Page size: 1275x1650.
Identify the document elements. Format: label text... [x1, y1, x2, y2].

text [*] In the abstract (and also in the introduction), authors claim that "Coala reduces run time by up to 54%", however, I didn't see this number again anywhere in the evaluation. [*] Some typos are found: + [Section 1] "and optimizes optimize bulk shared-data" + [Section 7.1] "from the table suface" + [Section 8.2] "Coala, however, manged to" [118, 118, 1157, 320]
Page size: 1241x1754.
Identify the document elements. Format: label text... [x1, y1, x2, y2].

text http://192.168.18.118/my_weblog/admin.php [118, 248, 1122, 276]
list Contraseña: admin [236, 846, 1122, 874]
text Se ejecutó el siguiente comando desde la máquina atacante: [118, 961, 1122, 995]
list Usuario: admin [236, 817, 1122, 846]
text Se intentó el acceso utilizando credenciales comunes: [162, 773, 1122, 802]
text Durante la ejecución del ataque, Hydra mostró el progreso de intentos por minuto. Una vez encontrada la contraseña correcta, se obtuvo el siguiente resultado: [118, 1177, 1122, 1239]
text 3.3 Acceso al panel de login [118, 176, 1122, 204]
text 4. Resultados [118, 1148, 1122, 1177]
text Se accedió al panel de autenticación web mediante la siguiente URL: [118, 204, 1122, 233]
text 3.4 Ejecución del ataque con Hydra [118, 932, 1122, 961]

• [Task instructions]:
Reproduce the listing above line by line, and do not alter a single character.

• [Result]:
Page size: 1275x1650.
Identify the document elements. Format: label text... [x1, y1, x2, y2].

text [*] In the abstract (and also in the introduction), authors claim that "Coala reduces run time by up to 54%", however, I didn't see this number again anywhere in the evaluation. [*] Some typos are found: + [Section 1] "and optimizes optimize bulk shared-data" + [Section 7.1] "from the table suface" + [Section 8.2] "Coala, however, manged to" [118, 118, 1157, 320]
Page size: 1241x1754.
Identify the document elements. Format: label text... [x1, y1, x2, y2].

text http://192.168.18.118/my_weblog/admin.php [118, 248, 1122, 276]
list Contraseña: admin [236, 846, 1122, 874]
text Se ejecutó el siguiente comando desde la máquina atacante: [118, 961, 1122, 995]
list Usuario: admin [236, 817, 1122, 846]
text Se intentó el acceso utilizando credenciales comunes: [162, 773, 1122, 802]
text Durante la ejecución del ataque, Hydra mostró el progreso de intentos por minuto. Una vez encontrada la contraseña correcta, se obtuvo el siguiente resultado: [118, 1177, 1122, 1239]
text 3.3 Acceso al panel de login [118, 176, 1122, 204]
text 4. Resultados [118, 1148, 1122, 1177]
text Se accedió al panel de autenticación web mediante la siguiente URL: [118, 204, 1122, 233]
text 3.4 Ejecución del ataque con Hydra [118, 932, 1122, 961]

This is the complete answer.